At least 33 “Doghouse Days of Summer” statues remain from the 104 that went up around the Cities in 2004. (The link takes you into the web space of John A. Weeks III, a Twin Cities photographer, blogger, and polymath.) At the end of that summer most of them were auctioned off for charity. The 2004 event was the final one of five such summers comprising Peanuts on Parade. The earlier series were titled Snoopy (2000, 111 statues), Charlie Brown About Town (2001, 103), Looking For Lucy (2002, 109), and Linus Blankets Saint Paul (2003, 91 statues).
Charles Schulz had his studio for 40 years in Santa Rosa, California, and a museum and research center dedicated to his work is located there today. That city must have thought the Minnesota Peanuts on Parade was a good idea. They picked up in 2005 where we had left off, commissioning dozens of statues each for It’s Your Town, Charlie Brown (2005), Summer of Woodstock (2006), Joe Cool’s Summer (2007), and Look Out, It’s Lucy! (2010).
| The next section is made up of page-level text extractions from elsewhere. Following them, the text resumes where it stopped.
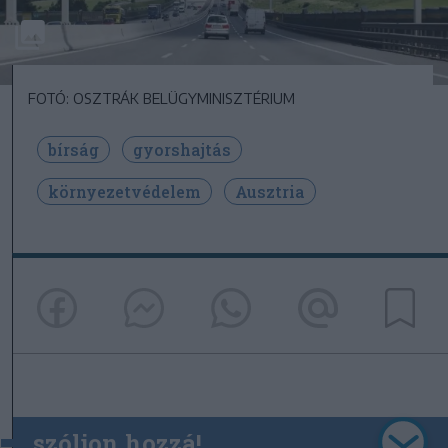
FOTÓ: OSZTRÁK BELÜGYMINISZTÉRIUM
bírság
gyorshajtás
környezetvédelem
Ausztria
szóljon hozzá!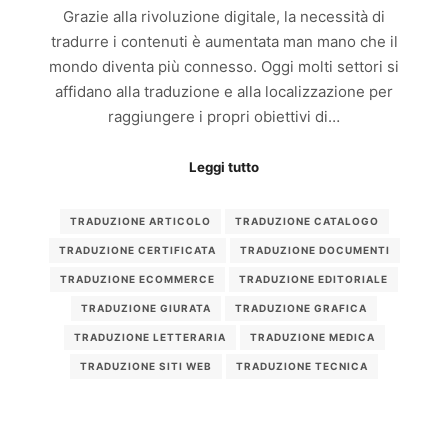
Grazie alla rivoluzione digitale, la necessità di
tradurre i contenuti è aumentata man mano che il
mondo diventa più connesso. Oggi molti settori si
affidano alla traduzione e alla localizzazione per
raggiungere i propri obiettivi di…
Leggi tutto
TRADUZIONE ARTICOLO
TRADUZIONE CATALOGO
TRADUZIONE CERTIFICATA
TRADUZIONE DOCUMENTI
TRADUZIONE ECOMMERCE
TRADUZIONE EDITORIALE
TRADUZIONE GIURATA
TRADUZIONE GRAFICA
TRADUZIONE LETTERARIA
TRADUZIONE MEDICA
TRADUZIONE SITI WEB
TRADUZIONE TECNICA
By the way, the whole artist-decorated-fiberglass-statues-in-public-places-auctioned-for-charity idea began with an exhibition of cows in Zurich, Switzerland in 1998. (This site claims that the idea originated in the same city in 1986, with an exhibition of lions.) A traveler brought the cow meme back to Chicago and in 1999 CowParade was inaugurated. CowParade was picked up by other cities, a total of 79 to date, and has become the largest and most successful public art project in history, raising over $30 million for charity. The Public Art in Chicago site linked above invokes this litany of follow-on projects around the US:
Pigs in Cincinnati [2000], Guitars in Cleveland [2004], Nashville and Austin [2007], Fish in Baltimore [2001], Mermaids in Norfolk [2000], Donkeys and Elephants in Washington, DC [2002], Hearts in San Francisco [2004], Buffaloes in Buffalo, New York [2000] and Oklahoma City [2004], Snoopys in St. Paul [2000], Rescue Dogs in New York City [2002], Lions in Sacramento, Painted Ponies in Santa Fe…
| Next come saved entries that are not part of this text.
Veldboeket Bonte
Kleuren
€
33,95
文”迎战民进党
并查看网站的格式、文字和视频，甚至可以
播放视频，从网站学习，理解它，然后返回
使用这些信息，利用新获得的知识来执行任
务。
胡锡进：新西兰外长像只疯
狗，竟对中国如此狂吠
That list doesn’t mention Cod in Boston, but I could swear I did witness such a cavalcade along Newbury Street and elsewhere in, probably, 2000.
Amarillo has had 102 horses (quarterhorses, to be exact, since Amarillo is the home of the National Quarterhorse Association), since 2002. They’re still there. Don’t know if they’ll be auctioned off…
Hi Valerie, welcome to the fray. Let’s see, 102 quarterhorses: that works out to 25.5 horses, no?
59 of the statues are listed here.
When are you continuing with your blog, Keith? George and I miss it. We read it to each other daily and wish you’d do some more posting.
Thanks for the vote of support. I hope to get back to posting soon. Things have been a little crazy here with a family health crisis.